Über die Set-Top-Box kriege ich jetzt auch Phoenix, Kabel 1, ZDF info-Kanal und die Regionalwellen des WDR, MDR und NDR, Kika und Arte ab 14 Uhr, FAB (Fernsehen aus Berlin) – bis dato vollkommen verrauscht, allerdings auch nicht vermisst. Wenn ich nicht aus beruflichen Gründen eine Schüssel bräuchte, ich könnte sie mir jetzt endlich abklemmen. DVB-T reicht mir vollkommen.

Noch vor ein paar Tagen war es anders. Da waren offiziell nur acht Programme, vier öffentlich-rechtliche und vier Private zu empfangen, in Wirklichkeit aber zu Testzwecken auch schon 23 (incl. mtv, n-tv und andere). Drei davon bekam ich hier unten an der südöstlichen Stadtgrenze nicht auf den Monitor. Das digitale Signal war zu schwach. Mittlerweile wurden die Frequenzen gewechselt, und Vox ist jetzt drauf und die BBC …
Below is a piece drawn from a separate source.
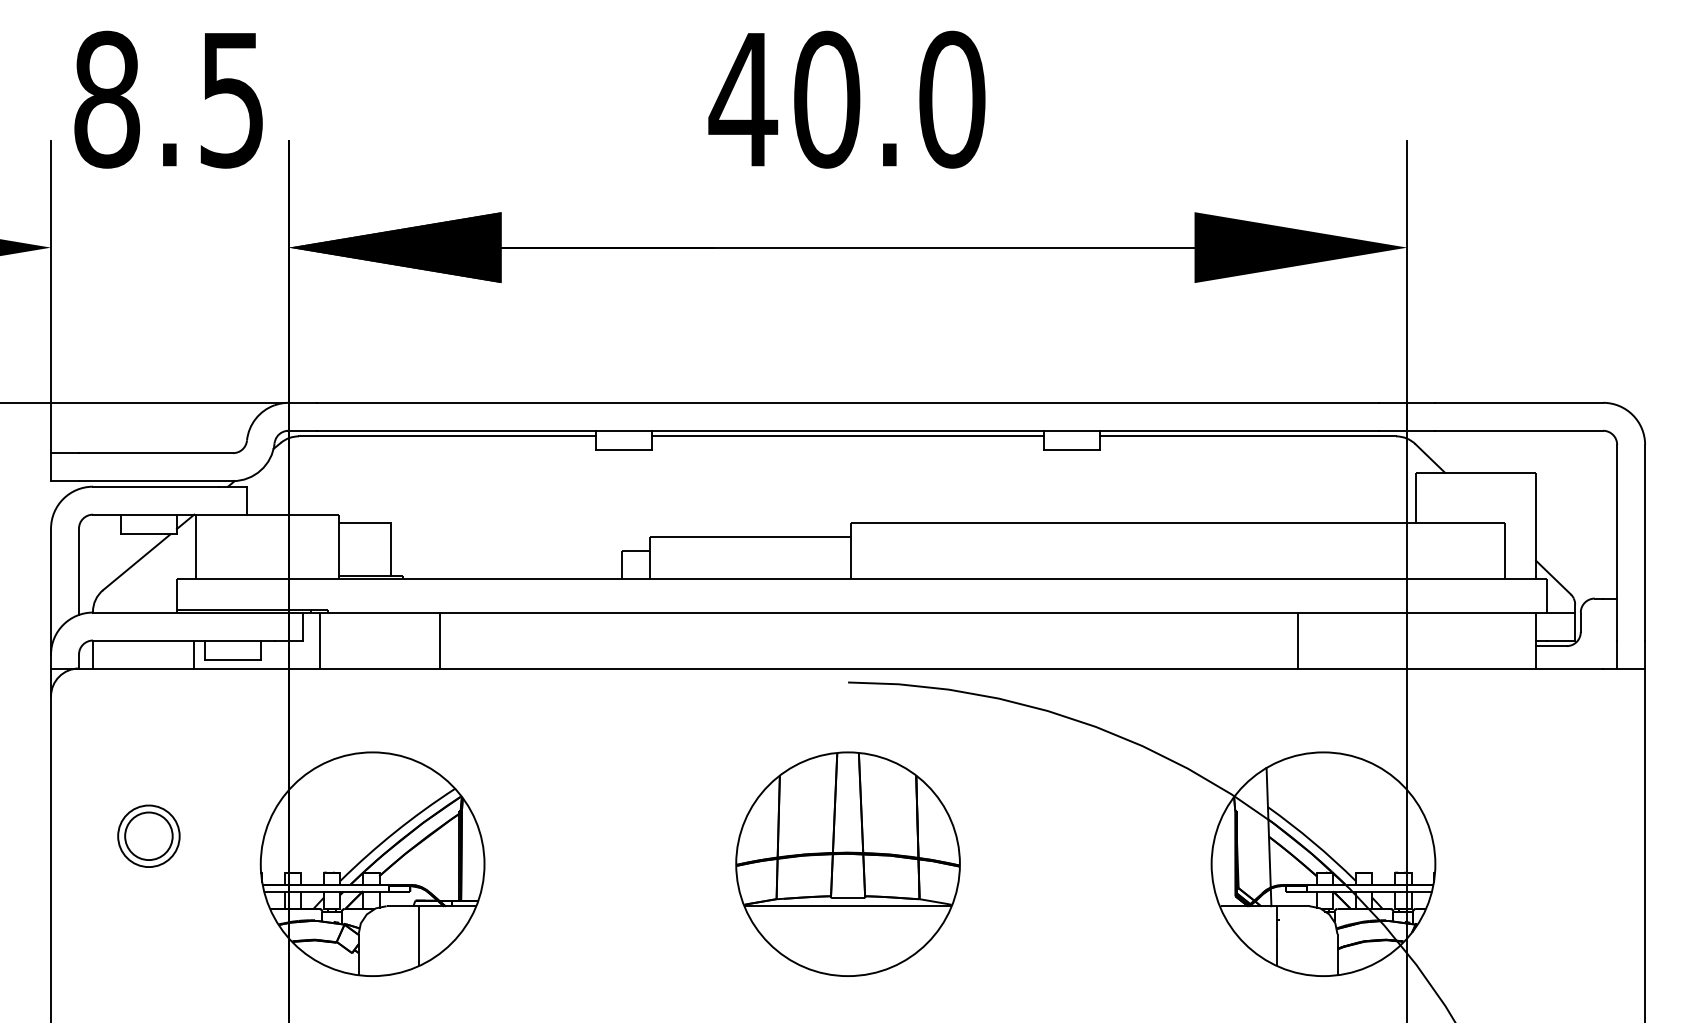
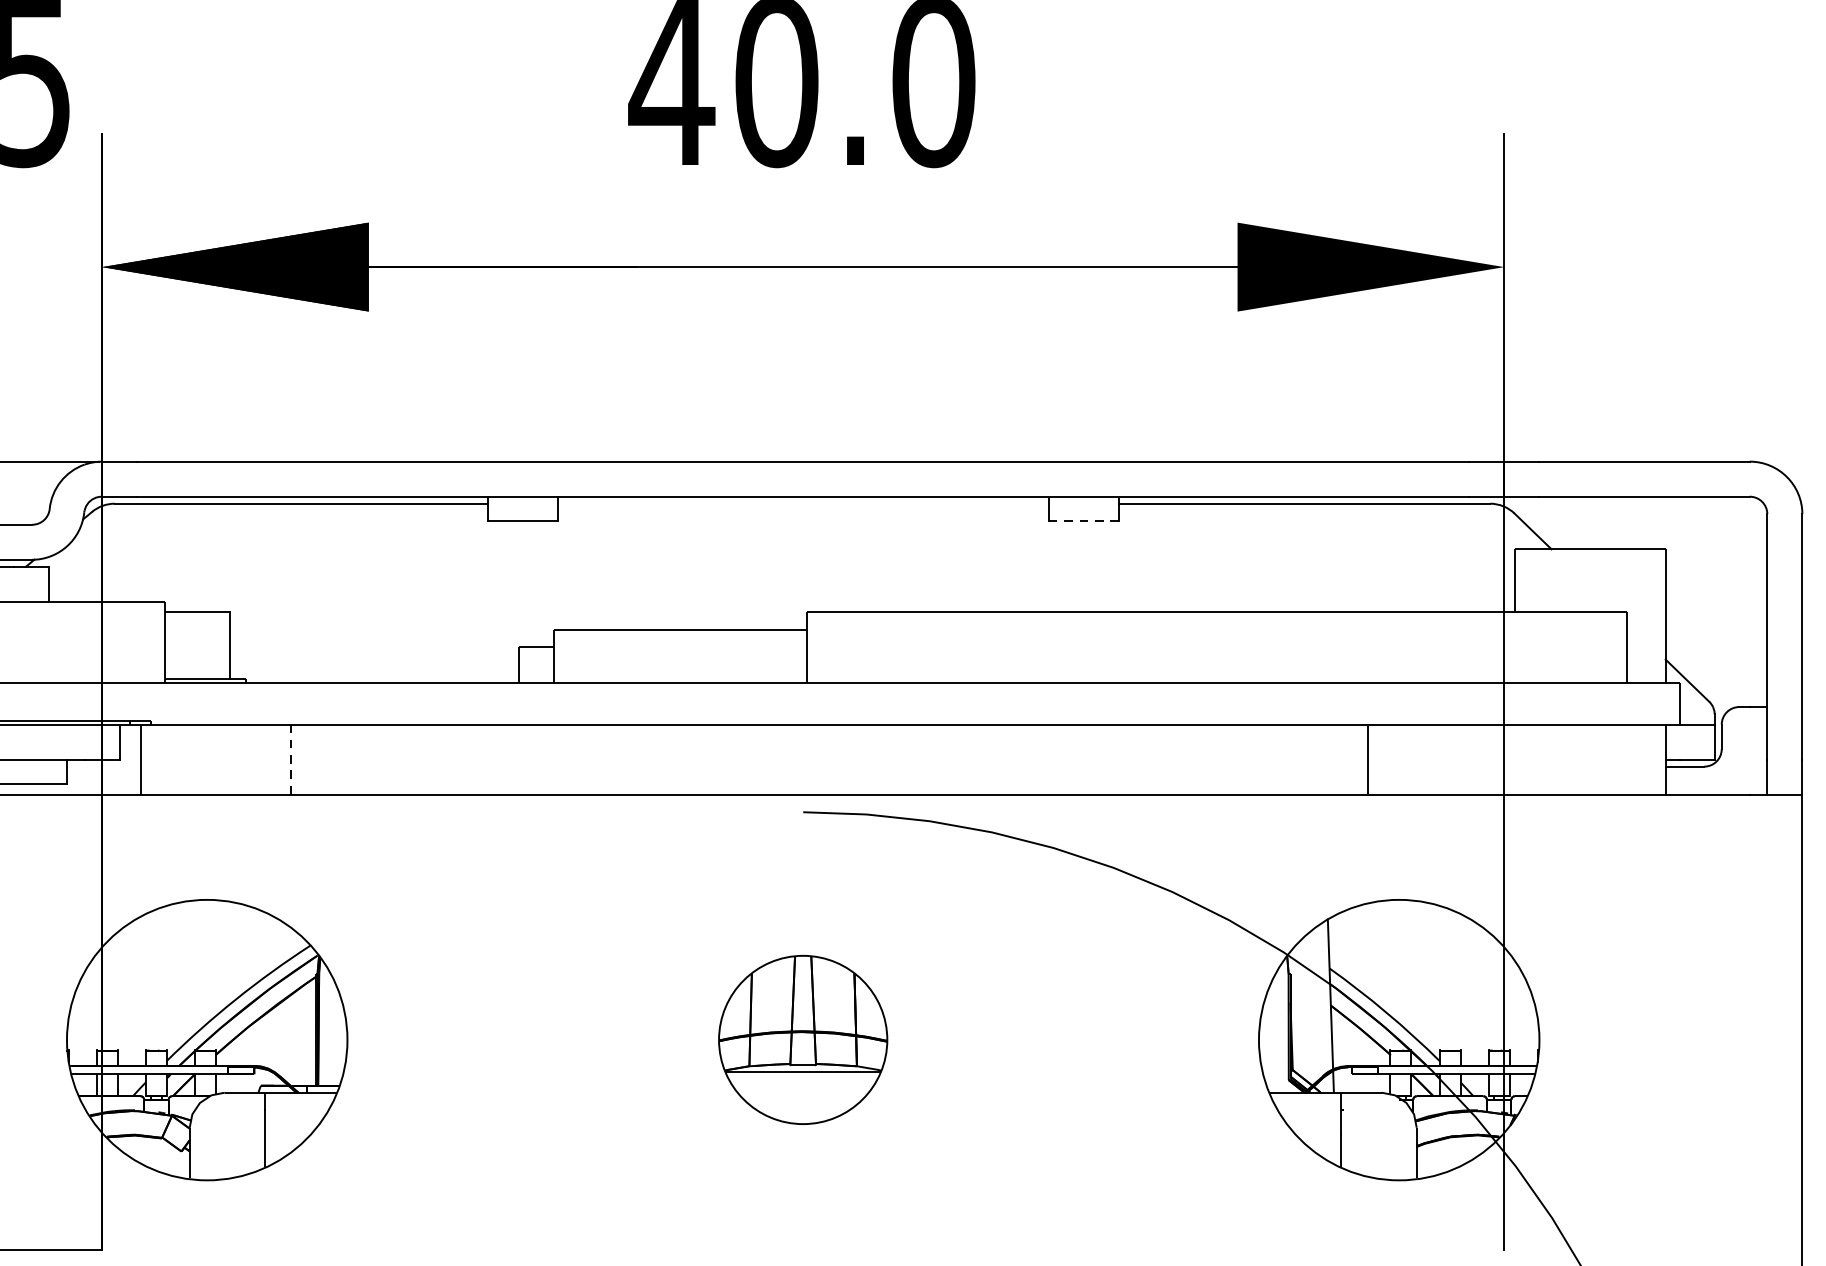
line: (847, 436) -> (802, 503), removed
line: (1071, 450) -> (1083, 521), solid -> dashed
line: (439, 640) -> (291, 759), solid -> dashed
part: (847, 863) -> (802, 1039), size x0.6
Allerdings: Ein bisschen Wasser in den Wein muss ich schon gießen, obwohl ich nicht die Probleme mit dem Empfang habe, von dem die Hauptstadtpresse schon nach einem Tag in fetten Schlagzeilen zu berichten weiß: überhaupt kein Empfang in Köpenick, Störungen durch Handies und unabgeschirmte andere elektrische Geräte. Bei mir macht sich gerade bei der ARD ab und zu ein Signalausfall bemerkbar. Die große Schwäche der digitalen Ausstrahlung – entweder 100 Prozent Bild oder gar keines, auf keinen Fall aber ein schlechter Empfang irgendwo dazwischen – die machte sich gleich bei der „Tagesschau“ und der Wetterkarte bemerkbar. Und auch beim James Bond am Samstag auf SFB 3 waren die Prügelszenen mit sGoldfinger zu schnell fürs Digitale. Grobe Klötzchengrafik statt schnell ausholender und verwischender Oberarme. Das hatte ich bislang in der Testphase noch nicht, aber damit werde ich jetzt wohl leben müssen.

Und auch der versprochene Mehrwert des „Überallfernsehens“, der kommt nicht an: mit einer simplen Zimmerantenne reduziert sich bei mir die Zahl der Programme erheblich. Also gut: wieder das Kabel von der Dachantenne rein in die Buchse. Dabei – so die Entwickler des digitalen Fernsehens – soll es eigentlich schon ausreichen, eine größere Büroklammer in die Antennensteckdose zu stecken, um die Programmvielfalt frei Haus geliefert zu bekommen. Wie mag das erst einmal auf dem flachen Land aussehen?

Am meisten aber nervt mich der Wegfall des VPS-Signals. Jetzt heißt es wieder vor dem Fernseher sitzen, bis der verspätete Spielfilm anfängt und dann das vorausberechnete Ende programmieren. Oder – mein Glück – wieder auf die analoge Schüssel zurückgreifen.

Die Preise für die Set-Top-Boxen sind übrigens noch nicht so sehr gefallen, wie es die Verantwortlichen von der Berlin-Brandenburger Medienanstalt (MABB) noch im November gehofft hatten. Hinter den Kulissen wird gemunkelt, dass Hans Hege, der Präsident der MABB, den Zuschauern keinen Gefallen damit getan hat, frühzeitig die Hersteller auf die 199-Euro-Schallgrenze für die simpelsten Decoder einzuschwören. Längst seien die Geräte weit unter diesem Preis herzustellen – Industrie und Handel freuen sich endlich einmal wieder über großzügige Handelsspannen.